More than one-third of those relying on social security payments now live below the poverty line, including 52 percent of those on the Newstart Allowance for the unemployed, 45 percent of those receiving the Parenting Payment, and 42 percent of those on the Disability Support Pension. While living costs have escalated in recent years, the government has refused to index some social security payments to inflation, including the unemployment benefit, ensuring that jobless workers and other highly vulnerable people are worse off every year.

 

The unemployment Newstart benefit is now $74 a week below the 50 percent of median income poverty line. Young people not living at home and dependent on the Youth Allowance are $172 per week under the poverty line. The payments are so low that it is impossible for many jobless workers and young people to afford basic necessities such as food and transport. Even sections of business have demanded higher support payments, so that the unemployed can at least attend job interviews and purchase suitable work clothing.

 

The Gillard government has adamantly refused to heed such demands, insisting that poverty level welfare payments are necessary to “encourage” the unemployed to take whatever work becomes available. Labor is engaged in a ruthless austerity drive, aimed at slashing welfare costs and widening the pool of cheap labour for exploitation by business. It has raised the retirement age from 65 to 67, stripped young people of access to various welfare payments, imposed harsh restrictions on access to disability benefits, and targeted single mothers.

 

Recent legislation stripping the Parenting Payment from an estimated 100,000 single parents, placing them on the far lower Newstart benefit, will plunge more women and children into poverty. Already, as ACOSS reported, “almost half of all children living in poverty are in lone parent families.”

 

The report also pointed to the rising numbers of working poor. Nearly 18 percent of the poor in Australia—401,000 people—have full-time jobs. Another 15 percent of the poor—349,000 people—work part-time. Nearly one in every five part-time workers are living below the poverty line.

 

Social inequality in Australia has been increasing since the 1980s, in parallel with most advanced capitalist countries.
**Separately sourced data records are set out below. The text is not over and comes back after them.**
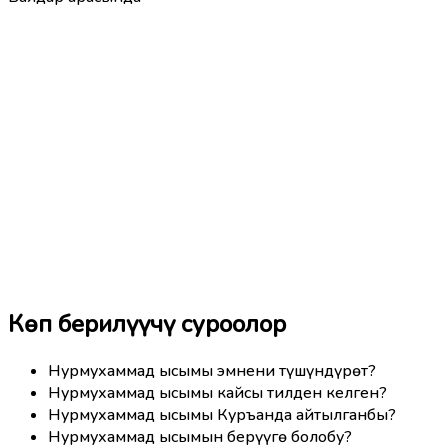
Көп берилүүчү суроолор
Нурмухаммад ысымы эмнени түшүндүрөт?
Нурмухаммад ысымы кайсы тилден келген?
Нурмухаммад ысымы Куръанда айтылганбы?
Нурмухаммад ысымын берүүгө болобу?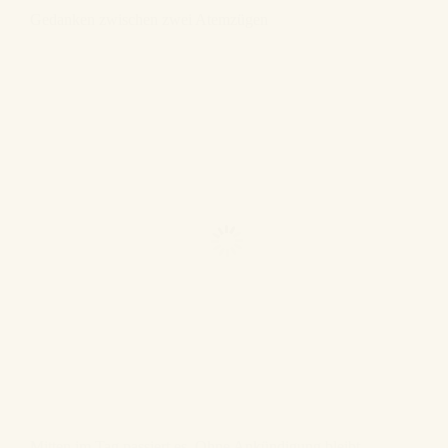
Gedanken zwischen zwei Atemzügen
Mitten im Tag passiert es. Ohne Ankündigung bleibt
Reports compiled by economists Tony Atkinson and Andrew Leigh (now a Labor MP) have shown that for most of the twentieth century, the top 1 percent was receiving less than 1 percent of total income growth, that is, the share of income earned by the ultra-wealthy shrunk from the 1910s to the 1970s. The situation has sharply transformed in the last three decades, with the richest 1 percent taking 14 percent of all personal income growth in Australia since 1980.

 

The mining boom has further heightened social inequality. While the working class confronts greater financial insecurity and hardship, the super-rich are reaping unprecedented personal fortunes under the Labor government’s rule.

 

The Business Review Weekly’s “Rich 200” list, released in May, noted that Australia’s 200 wealthiest individuals—approximately equivalent to the top 0.001 per cent of the population—had increased their collective wealth by 8.4 percent in the previous 12 months, to a total of $181 billion. Mining magnates benefitting from the China-fuelled boom in mineral commodity prices led the charge, with Australia’s richest individual Gina Rinehart nearly tripling her personal wealth, from $10 billion in 2011 to $29 billion in 2012.

 

University of New South Wales professor Peter Whiteford, comparing income inequality as measured by the Gini coefficient, has noted that the mining state of Western Australia is now only marginally less unequal than the United States. In other words, in one of the centres of the mining boom, far from the incomes of everyone rising, the social gulf between rich and poor only deepened.